The continental grip is not a groundstroke grip for the modern game, and you should not feel guilty about that. Watch any tour baseline rally and you will see semi-western and eastern grips, because topspin off the ground demands a more closed face and a low-to-high swing those grips support. Teaching the continental as a forehand grip is a relic of the wood-racquet era, when string beds were too dead and frames too small for heavy topspin to pay off.
Where it earns its place is the shots built around a fixed wrist and a square or slightly open face:
| Shot | Continental? | Why |
|---|---|---|
| Serve | Yes | Lets the forearm pronate so the face squares through contact; the only grip that unlocks slice and kick |
| Volleys | Yes | One grip for both wings, open face for underspin and depth control, no time to switch at net |
| Overhead | Yes | Same mechanics as the serve |
| Slice backhand | Yes | Open face produces the underspin |
| Topspin forehand | No | Face too open; eastern or semi-western instead |
| Two-handed backhand | Usually no | The dominant hand often sits closer to continental, but the top hand drives the shot |
The decision gate is simpler than the table looks. If the shot wants underspin, a fixed wrist, or fast hands with no time to change grips — net play, serving, defending — the continental is the answer. If the shot wants topspin and a closed face, it is the wrong tool, and forcing it there is exactly why it felt wrong in the first place.
A rule of thumb that holds up
Learn the continental on the volley first, not the serve and not the groundstroke. The volley is slow enough to think, the open face is an asset rather than a problem, and the grip's payoff — punching a deep, controlled ball with underspin — shows up within a single basket of feeds. Drill it there until the hand finds the position without looking, then carry it to the serve. Players who start at the baseline quit; players who start at the net keep it.
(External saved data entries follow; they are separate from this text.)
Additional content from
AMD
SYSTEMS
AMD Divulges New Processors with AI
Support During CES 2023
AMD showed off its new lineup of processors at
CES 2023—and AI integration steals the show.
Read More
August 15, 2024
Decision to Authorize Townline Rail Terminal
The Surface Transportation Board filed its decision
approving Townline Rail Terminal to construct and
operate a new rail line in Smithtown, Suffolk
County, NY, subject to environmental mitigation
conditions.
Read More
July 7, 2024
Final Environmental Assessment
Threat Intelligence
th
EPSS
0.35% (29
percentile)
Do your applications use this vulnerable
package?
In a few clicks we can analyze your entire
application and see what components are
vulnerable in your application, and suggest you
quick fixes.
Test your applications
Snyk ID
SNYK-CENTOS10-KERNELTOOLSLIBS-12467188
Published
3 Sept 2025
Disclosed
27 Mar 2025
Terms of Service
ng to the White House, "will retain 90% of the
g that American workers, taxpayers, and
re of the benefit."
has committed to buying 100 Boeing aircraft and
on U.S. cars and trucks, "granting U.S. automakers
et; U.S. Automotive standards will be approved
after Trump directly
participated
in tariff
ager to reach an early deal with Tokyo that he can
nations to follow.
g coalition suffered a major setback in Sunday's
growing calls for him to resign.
The context that explains the discomfort
The grip is named for the continental European clay-courters of the 1920s and 30s, who used it for nearly everything on slow, low-bouncing courts where flat, sliced shots made sense. The game moved on — higher bounces, livelier strings, topspin everywhere — and the grip retreated to the shots that still reward an open face and a quiet wrist. So the friction you feel is partly historical. You are holding a hundred-year-old solution and trying it on a shot the modern game solved a different way.
Use it where it belongs and the awkwardness disappears. Force it where it doesn't and it never will.
The grip isn't fighting you. You're just using it on the wrong shot.